Job:
Reproduce everything from the line that contains "juillet 2023" down to the line that contains "bimas ir komfortas." in the listing below, word for word and nothing more. Leave the pictures out.

Task data:

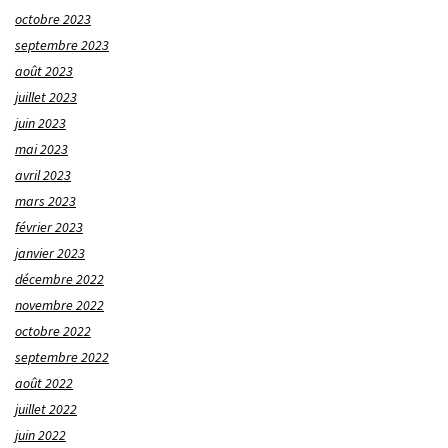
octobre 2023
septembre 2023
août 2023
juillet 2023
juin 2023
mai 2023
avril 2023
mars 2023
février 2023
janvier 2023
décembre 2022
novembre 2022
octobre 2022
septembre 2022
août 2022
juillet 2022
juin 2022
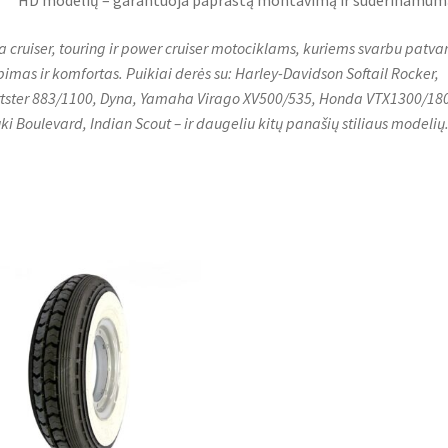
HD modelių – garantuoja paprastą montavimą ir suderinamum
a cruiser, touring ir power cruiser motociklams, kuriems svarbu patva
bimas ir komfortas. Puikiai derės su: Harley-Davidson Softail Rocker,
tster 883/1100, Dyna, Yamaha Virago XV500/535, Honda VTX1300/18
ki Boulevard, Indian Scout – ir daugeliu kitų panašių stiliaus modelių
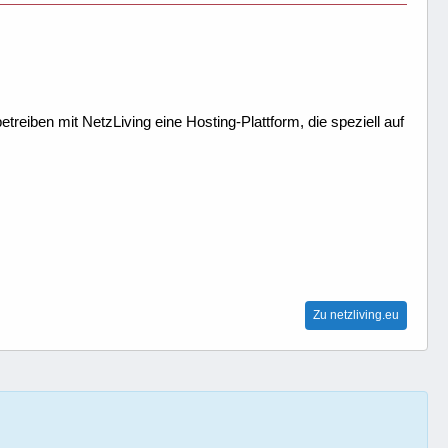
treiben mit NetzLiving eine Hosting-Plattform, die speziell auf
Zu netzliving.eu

---

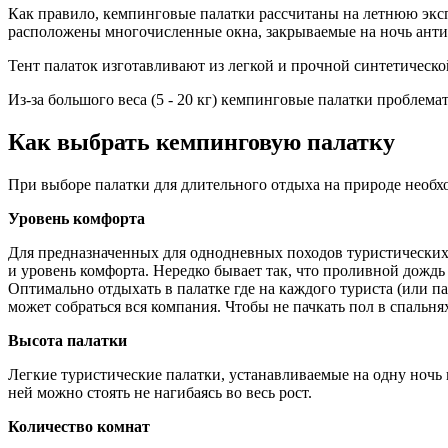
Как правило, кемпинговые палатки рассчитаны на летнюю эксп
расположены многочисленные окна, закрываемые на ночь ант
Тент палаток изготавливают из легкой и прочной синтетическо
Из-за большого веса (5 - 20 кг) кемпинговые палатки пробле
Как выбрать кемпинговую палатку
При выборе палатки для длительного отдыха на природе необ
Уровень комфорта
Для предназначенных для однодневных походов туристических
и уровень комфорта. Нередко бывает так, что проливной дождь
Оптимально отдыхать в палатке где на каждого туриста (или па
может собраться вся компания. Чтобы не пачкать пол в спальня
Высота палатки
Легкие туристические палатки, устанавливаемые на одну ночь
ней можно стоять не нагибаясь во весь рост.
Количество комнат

Task output:
juillet 2023
juin 2023
mai 2023
avril 2023
mars 2023
février 2023
janvier 2023
décembre 2022
novembre 2022
octobre 2022
septembre 2022
août 2022
juillet 2022
juin 2022
HD modelių – garantuoja paprastą montavimą ir suderinamum
a cruiser, touring ir power cruiser motociklams, kuriems svarbu patva
bimas ir komfortas. Puikiai derės su: Harley-Davidson Softail Rocker,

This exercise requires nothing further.